The members of Parliament are Emmanuel Gyamfi, the chairman of the local government committee, Nii Lantey Vanderpuye, Thomas Ampem, Sylvester Tetteh, and Mohammed Tuferu. In a video shot by one of the Ghanaian MPs, members of the Kenyan assembly and the MPs from Ghana were seen being evacuated to an underground facility within the Kenyan Parliament building.

At least five people were killed and 31 injured in protests in Kenya, according to a joint statement released by several human rights groups, including Amnesty International Kenya, the Kenya Medical Association, the Law Society of Kenya, and the Police Reforms Working Group Kenya.

“Despite the assurance by the government that the right to assembly would be protected and facilitated, today’s protests have spiraled into violence. Human rights observers and medical officers have reported several incidents of human rights violations,” the statement read.

According to the statement, at least five people were shot dead. At least 31 people have been injured, with 13 of these people shot with live bullets, four with rubber bullets, and three hit with launcher canisters.

Kenyan President William Ruto, in a televised address to the nation, said the security of families and property is his utmost priority as ongoing violent protests continue in the country.

“As the people of Kenya go to bed, I give you my assurance that your security, that of your families and property, remains my utmost priority,” he said in the address to the nation.

He called the protests an “unprecedented attack on the integrity of institutions and otherwise legitimate expression of the fundamental rights and freedoms of assembly, demonstration, picketing, and petitioning of public authorities, by a section of law-abiding citizens.”

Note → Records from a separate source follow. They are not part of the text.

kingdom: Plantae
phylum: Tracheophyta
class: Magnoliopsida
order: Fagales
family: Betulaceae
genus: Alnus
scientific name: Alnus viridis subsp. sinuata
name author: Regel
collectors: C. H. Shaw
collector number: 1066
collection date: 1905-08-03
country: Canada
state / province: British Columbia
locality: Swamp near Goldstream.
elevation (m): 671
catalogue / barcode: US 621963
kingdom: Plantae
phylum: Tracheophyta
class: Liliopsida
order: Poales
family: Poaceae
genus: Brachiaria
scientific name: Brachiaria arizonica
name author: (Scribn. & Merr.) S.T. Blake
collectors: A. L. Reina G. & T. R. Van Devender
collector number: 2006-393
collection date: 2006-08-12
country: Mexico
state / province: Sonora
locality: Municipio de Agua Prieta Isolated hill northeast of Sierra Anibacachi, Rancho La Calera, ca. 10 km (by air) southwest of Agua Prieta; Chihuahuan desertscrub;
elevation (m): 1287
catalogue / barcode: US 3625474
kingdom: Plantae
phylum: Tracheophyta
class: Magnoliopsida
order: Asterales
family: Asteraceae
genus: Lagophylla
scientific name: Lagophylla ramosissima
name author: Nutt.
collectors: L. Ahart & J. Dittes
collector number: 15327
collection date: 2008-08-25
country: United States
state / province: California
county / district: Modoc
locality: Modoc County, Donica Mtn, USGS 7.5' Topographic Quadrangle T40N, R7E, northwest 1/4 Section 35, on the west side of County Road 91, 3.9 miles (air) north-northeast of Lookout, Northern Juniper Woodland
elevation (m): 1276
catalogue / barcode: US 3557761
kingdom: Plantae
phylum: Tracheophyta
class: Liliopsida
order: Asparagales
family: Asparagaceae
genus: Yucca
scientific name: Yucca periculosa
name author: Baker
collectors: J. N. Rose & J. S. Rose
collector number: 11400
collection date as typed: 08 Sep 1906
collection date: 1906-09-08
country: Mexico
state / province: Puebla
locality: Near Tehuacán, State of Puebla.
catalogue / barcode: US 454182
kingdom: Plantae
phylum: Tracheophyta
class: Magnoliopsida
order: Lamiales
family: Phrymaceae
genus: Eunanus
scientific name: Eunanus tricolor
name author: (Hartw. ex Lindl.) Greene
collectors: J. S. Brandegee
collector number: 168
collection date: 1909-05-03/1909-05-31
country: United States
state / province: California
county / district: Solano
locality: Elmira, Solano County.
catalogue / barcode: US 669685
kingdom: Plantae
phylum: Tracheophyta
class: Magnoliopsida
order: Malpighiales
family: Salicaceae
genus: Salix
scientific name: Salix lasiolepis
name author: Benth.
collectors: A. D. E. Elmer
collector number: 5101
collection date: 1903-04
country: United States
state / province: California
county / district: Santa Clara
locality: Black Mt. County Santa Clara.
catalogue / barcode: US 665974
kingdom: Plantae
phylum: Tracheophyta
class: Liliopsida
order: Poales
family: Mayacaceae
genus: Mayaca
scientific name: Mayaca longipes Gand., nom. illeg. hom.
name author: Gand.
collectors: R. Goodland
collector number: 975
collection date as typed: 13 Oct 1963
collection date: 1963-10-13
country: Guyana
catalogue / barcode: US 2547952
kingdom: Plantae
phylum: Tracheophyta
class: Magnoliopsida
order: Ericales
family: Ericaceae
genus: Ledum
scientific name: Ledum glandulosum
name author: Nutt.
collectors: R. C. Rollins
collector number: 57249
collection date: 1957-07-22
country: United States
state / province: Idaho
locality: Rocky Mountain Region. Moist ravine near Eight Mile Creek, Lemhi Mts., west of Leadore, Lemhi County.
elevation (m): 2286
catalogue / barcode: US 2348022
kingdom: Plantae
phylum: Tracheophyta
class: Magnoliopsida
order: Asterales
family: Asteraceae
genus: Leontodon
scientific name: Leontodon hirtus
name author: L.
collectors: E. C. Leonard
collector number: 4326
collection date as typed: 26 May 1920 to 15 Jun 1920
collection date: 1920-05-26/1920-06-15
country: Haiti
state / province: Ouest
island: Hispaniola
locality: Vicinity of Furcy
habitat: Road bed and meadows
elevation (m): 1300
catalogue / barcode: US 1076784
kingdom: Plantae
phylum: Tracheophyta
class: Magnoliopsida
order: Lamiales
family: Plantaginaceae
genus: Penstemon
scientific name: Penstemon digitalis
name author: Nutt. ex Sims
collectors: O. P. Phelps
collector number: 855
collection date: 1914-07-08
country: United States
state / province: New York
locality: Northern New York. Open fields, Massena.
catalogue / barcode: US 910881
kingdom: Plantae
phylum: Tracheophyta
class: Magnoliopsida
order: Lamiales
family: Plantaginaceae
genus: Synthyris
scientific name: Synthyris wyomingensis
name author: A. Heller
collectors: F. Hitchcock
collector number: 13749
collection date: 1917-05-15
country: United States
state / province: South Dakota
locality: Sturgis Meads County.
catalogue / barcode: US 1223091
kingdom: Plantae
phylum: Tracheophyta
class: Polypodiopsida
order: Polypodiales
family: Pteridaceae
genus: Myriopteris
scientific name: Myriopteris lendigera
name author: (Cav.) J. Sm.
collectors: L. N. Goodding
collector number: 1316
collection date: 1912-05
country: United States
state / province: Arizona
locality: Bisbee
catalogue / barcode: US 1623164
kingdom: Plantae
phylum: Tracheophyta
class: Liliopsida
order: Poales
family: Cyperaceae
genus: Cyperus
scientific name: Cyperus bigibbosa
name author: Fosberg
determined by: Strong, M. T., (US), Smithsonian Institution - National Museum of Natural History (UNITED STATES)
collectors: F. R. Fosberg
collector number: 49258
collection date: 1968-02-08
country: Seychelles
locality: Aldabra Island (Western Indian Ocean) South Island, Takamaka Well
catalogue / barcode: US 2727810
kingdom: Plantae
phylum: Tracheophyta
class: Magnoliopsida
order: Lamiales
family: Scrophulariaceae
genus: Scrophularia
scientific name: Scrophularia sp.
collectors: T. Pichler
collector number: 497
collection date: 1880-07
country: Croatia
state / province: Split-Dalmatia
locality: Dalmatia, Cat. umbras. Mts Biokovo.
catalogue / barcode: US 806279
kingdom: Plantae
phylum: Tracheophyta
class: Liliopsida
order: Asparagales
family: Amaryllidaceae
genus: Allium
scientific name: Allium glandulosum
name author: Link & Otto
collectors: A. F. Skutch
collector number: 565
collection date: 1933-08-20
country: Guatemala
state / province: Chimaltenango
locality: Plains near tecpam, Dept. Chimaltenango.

Ruto said Kenya was “infiltrated and hijacked by a group of organized criminals.”

“It is not in order, or even conceivable, that criminals pretending to be peaceful protesters can reign terror against the people, their elected representatives, and the institutions established under our constitution and expect to go scot-free,” the president said.

Ruto told Kenyans that his government would “provide a full, effective, and expeditious response to today’s treasonous events.”